__Your instructions__: An exact transcription of every record is needed.

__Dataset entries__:
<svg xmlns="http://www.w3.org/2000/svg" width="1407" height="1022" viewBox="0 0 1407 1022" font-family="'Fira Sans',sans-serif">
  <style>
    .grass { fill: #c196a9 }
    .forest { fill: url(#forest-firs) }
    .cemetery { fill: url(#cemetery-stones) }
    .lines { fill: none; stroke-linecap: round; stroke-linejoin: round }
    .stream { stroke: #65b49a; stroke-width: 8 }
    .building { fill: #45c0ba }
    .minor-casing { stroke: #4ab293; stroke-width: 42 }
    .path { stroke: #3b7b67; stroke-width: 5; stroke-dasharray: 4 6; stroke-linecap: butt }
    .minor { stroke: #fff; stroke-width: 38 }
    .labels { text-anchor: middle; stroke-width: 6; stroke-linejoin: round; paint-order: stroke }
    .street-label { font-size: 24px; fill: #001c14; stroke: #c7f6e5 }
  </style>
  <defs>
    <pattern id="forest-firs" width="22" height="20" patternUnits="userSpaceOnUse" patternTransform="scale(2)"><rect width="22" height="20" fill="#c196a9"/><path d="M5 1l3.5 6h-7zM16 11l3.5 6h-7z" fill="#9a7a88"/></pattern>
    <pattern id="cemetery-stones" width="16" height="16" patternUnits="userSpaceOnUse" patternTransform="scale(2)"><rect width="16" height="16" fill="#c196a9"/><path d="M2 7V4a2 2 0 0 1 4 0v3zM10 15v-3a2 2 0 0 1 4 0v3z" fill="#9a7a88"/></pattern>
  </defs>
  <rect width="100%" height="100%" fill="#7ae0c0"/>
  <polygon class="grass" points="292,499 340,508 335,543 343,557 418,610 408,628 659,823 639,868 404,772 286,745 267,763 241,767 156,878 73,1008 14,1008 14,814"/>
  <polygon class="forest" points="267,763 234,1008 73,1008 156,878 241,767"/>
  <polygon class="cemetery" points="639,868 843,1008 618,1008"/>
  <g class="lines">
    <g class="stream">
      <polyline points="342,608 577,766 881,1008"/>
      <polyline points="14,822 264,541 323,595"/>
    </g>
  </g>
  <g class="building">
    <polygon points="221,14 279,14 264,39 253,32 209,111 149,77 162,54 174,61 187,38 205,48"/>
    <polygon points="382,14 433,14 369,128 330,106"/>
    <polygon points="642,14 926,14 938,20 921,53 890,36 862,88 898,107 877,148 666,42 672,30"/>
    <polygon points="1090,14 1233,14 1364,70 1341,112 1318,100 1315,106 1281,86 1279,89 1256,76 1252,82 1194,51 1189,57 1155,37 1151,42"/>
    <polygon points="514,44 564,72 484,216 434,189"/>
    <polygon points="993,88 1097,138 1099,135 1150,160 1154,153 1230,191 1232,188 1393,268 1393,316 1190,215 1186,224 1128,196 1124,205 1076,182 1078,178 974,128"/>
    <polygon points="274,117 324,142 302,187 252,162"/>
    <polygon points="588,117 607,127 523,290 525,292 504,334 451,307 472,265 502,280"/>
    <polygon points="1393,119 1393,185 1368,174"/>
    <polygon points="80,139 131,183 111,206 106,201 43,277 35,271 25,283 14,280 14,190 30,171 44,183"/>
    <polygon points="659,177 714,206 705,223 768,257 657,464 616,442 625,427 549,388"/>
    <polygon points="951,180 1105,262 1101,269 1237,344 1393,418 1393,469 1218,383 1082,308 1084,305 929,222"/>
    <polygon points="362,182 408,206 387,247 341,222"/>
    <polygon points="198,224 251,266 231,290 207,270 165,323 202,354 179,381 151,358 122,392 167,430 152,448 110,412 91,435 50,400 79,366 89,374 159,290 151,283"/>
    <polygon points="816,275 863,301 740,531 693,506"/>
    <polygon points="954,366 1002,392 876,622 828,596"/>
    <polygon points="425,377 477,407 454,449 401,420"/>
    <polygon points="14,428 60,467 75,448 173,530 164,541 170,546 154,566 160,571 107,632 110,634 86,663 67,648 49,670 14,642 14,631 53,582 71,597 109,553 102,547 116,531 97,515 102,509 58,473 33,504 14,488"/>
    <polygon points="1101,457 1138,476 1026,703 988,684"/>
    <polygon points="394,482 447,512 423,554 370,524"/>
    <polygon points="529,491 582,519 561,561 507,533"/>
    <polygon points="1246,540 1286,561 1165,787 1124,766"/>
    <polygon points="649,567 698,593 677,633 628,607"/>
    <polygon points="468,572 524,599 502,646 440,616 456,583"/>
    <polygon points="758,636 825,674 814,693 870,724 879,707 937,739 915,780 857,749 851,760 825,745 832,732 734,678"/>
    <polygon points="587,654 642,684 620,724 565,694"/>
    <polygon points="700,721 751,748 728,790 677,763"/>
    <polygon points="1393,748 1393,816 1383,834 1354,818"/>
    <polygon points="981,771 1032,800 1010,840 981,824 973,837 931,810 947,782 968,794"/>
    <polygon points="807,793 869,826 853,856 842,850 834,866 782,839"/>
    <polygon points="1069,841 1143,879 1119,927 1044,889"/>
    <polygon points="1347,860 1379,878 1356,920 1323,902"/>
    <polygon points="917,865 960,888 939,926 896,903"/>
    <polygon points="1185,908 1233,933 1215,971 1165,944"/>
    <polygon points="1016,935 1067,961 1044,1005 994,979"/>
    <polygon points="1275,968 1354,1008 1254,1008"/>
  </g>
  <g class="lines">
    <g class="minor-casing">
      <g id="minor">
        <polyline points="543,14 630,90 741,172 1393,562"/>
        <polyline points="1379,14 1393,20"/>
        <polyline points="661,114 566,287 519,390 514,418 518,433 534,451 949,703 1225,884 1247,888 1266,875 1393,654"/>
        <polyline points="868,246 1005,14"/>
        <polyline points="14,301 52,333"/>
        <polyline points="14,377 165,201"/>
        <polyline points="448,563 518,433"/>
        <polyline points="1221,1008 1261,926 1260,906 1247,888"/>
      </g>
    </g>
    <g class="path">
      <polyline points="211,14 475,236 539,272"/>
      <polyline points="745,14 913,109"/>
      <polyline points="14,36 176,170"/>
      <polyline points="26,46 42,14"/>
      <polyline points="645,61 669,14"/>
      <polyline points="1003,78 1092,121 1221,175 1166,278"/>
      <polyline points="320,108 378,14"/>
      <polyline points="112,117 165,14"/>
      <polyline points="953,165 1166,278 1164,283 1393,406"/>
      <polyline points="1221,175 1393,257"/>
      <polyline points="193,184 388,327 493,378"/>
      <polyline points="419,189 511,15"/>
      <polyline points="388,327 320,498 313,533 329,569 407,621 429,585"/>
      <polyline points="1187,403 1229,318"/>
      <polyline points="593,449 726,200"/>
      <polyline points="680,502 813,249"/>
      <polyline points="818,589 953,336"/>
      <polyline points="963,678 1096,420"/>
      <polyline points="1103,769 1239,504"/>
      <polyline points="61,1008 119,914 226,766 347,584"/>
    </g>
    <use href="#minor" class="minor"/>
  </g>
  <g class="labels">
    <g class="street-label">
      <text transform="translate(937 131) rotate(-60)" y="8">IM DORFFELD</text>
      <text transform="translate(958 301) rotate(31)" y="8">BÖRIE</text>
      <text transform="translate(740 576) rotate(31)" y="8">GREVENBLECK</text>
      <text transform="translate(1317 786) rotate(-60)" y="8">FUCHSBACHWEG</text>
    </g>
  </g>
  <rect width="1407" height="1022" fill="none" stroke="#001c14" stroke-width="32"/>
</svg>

__Exercise response__:
<svg xmlns="http://www.w3.org/2000/svg" width="1407" height="1022" viewBox="0 0 1407 1022" font-family="'Fira Sans',sans-serif">
  <style>
    .grass { fill: #c196a9 }
    .forest { fill: url(#forest-firs) }
    .cemetery { fill: url(#cemetery-stones) }
    .lines { fill: none; stroke-linecap: round; stroke-linejoin: round }
    .stream { stroke: #65b49a; stroke-width: 8 }
    .building { fill: #45c0ba }
    .minor-casing { stroke: #4ab293; stroke-width: 42 }
    .path { stroke: #3b7b67; stroke-width: 5; stroke-dasharray: 4 6; stroke-linecap: butt }
    .minor { stroke: #fff; stroke-width: 38 }
    .labels { text-anchor: middle; stroke-width: 6; stroke-linejoin: round; paint-order: stroke }
    .street-label { font-size: 24px; fill: #001c14; stroke: #c7f6e5 }
  </style>
  <defs>
    <pattern id="forest-firs" width="22" height="20" patternUnits="userSpaceOnUse" patternTransform="scale(2)"><rect width="22" height="20" fill="#c196a9"/><path d="M5 1l3.5 6h-7zM16 11l3.5 6h-7z" fill="#9a7a88"/></pattern>
    <pattern id="cemetery-stones" width="16" height="16" patternUnits="userSpaceOnUse" patternTransform="scale(2)"><rect width="16" height="16" fill="#c196a9"/><path d="M2 7V4a2 2 0 0 1 4 0v3zM10 15v-3a2 2 0 0 1 4 0v3z" fill="#9a7a88"/></pattern>
  </defs>
  <rect width="100%" height="100%" fill="#7ae0c0"/>
  <polygon class="grass" points="292,499 340,508 335,543 343,557 418,610 408,628 659,823 639,868 404,772 286,745 267,763 241,767 156,878 73,1008 14,1008 14,814"/>
  <polygon class="forest" points="267,763 234,1008 73,1008 156,878 241,767"/>
  <polygon class="cemetery" points="639,868 843,1008 618,1008"/>
  <g class="lines">
    <g class="stream">
      <polyline points="342,608 577,766 881,1008"/>
      <polyline points="14,822 264,541 323,595"/>
    </g>
  </g>
  <g class="building">
    <polygon points="221,14 279,14 264,39 253,32 209,111 149,77 162,54 174,61 187,38 205,48"/>
    <polygon points="382,14 433,14 369,128 330,106"/>
    <polygon points="642,14 926,14 938,20 921,53 890,36 862,88 898,107 877,148 666,42 672,30"/>
    <polygon points="1090,14 1233,14 1364,70 1341,112 1318,100 1315,106 1281,86 1279,89 1256,76 1252,82 1194,51 1189,57 1155,37 1151,42"/>
    <polygon points="514,44 564,72 484,216 434,189"/>
    <polygon points="993,88 1097,138 1099,135 1150,160 1154,153 1230,191 1232,188 1393,268 1393,316 1190,215 1186,224 1128,196 1124,205 1076,182 1078,178 974,128"/>
    <polygon points="274,117 324,142 302,187 252,162"/>
    <polygon points="588,117 607,127 523,290 525,292 504,334 451,307 472,265 502,280"/>
    <polygon points="1393,119 1393,185 1368,174"/>
    <polygon points="80,139 131,183 111,206 106,201 43,277 35,271 25,283 14,280 14,190 30,171 44,183"/>
    <polygon points="659,177 714,206 705,223 768,257 657,464 616,442 625,427 549,388"/>
    <polygon points="951,180 1105,262 1101,269 1237,344 1393,418 1393,469 1218,383 1082,308 1084,305 929,222"/>
    <polygon points="362,182 408,206 387,247 341,222"/>
    <polygon points="198,224 251,266 231,290 207,270 165,323 202,354 179,381 151,358 122,392 167,430 152,448 110,412 91,435 50,400 79,366 89,374 159,290 151,283"/>
    <polygon points="816,275 863,301 740,531 693,506"/>
    <polygon points="954,366 1002,392 876,622 828,596"/>
    <polygon points="425,377 477,407 454,449 401,420"/>
    <polygon points="14,428 60,467 75,448 173,530 164,541 170,546 154,566 160,571 107,632 110,634 86,663 67,648 49,670 14,642 14,631 53,582 71,597 109,553 102,547 116,531 97,515 102,509 58,473 33,504 14,488"/>
    <polygon points="1101,457 1138,476 1026,703 988,684"/>
    <polygon points="394,482 447,512 423,554 370,524"/>
    <polygon points="529,491 582,519 561,561 507,533"/>
    <polygon points="1246,540 1286,561 1165,787 1124,766"/>
    <polygon points="649,567 698,593 677,633 628,607"/>
    <polygon points="468,572 524,599 502,646 440,616 456,583"/>
    <polygon points="758,636 825,674 814,693 870,724 879,707 937,739 915,780 857,749 851,760 825,745 832,732 734,678"/>
    <polygon points="587,654 642,684 620,724 565,694"/>
    <polygon points="700,721 751,748 728,790 677,763"/>
    <polygon points="1393,748 1393,816 1383,834 1354,818"/>
    <polygon points="981,771 1032,800 1010,840 981,824 973,837 931,810 947,782 968,794"/>
    <polygon points="807,793 869,826 853,856 842,850 834,866 782,839"/>
    <polygon points="1069,841 1143,879 1119,927 1044,889"/>
    <polygon points="1347,860 1379,878 1356,920 1323,902"/>
    <polygon points="917,865 960,888 939,926 896,903"/>
    <polygon points="1185,908 1233,933 1215,971 1165,944"/>
    <polygon points="1016,935 1067,961 1044,1005 994,979"/>
    <polygon points="1275,968 1354,1008 1254,1008"/>
  </g>
  <g class="lines">
    <g class="minor-casing">
      <g id="minor">
        <polyline points="543,14 630,90 741,172 1393,562"/>
        <polyline points="1379,14 1393,20"/>
        <polyline points="661,114 566,287 519,390 514,418 518,433 534,451 949,703 1225,884 1247,888 1266,875 1393,654"/>
        <polyline points="868,246 1005,14"/>
        <polyline points="14,301 52,333"/>
        <polyline points="14,377 165,201"/>
        <polyline points="448,563 518,433"/>
        <polyline points="1221,1008 1261,926 1260,906 1247,888"/>
      </g>
    </g>
    <g class="path">
      <polyline points="211,14 475,236 539,272"/>
      <polyline points="745,14 913,109"/>
      <polyline points="14,36 176,170"/>
      <polyline points="26,46 42,14"/>
      <polyline points="645,61 669,14"/>
      <polyline points="1003,78 1092,121 1221,175 1166,278"/>
      <polyline points="320,108 378,14"/>
      <polyline points="112,117 165,14"/>
      <polyline points="953,165 1166,278 1164,283 1393,406"/>
      <polyline points="1221,175 1393,257"/>
      <polyline points="193,184 388,327 493,378"/>
      <polyline points="419,189 511,15"/>
      <polyline points="388,327 320,498 313,533 329,569 407,621 429,585"/>
      <polyline points="1187,403 1229,318"/>
      <polyline points="593,449 726,200"/>
      <polyline points="680,502 813,249"/>
      <polyline points="818,589 953,336"/>
      <polyline points="963,678 1096,420"/>
      <polyline points="1103,769 1239,504"/>
      <polyline points="61,1008 119,914 226,766 347,584"/>
    </g>
    <use href="#minor" class="minor"/>
  </g>
  <g class="labels">
    <g class="street-label">
      <text transform="translate(937 131) rotate(-60)" y="8">IM DORFFELD</text>
      <text transform="translate(958 301) rotate(31)" y="8">BÖRIE</text>
      <text transform="translate(740 576) rotate(31)" y="8">GREVENBLECK</text>
      <text transform="translate(1317 786) rotate(-60)" y="8">FUCHSBACHWEG</text>
    </g>
  </g>
  <rect width="1407" height="1022" fill="none" stroke="#001c14" stroke-width="32"/>
</svg>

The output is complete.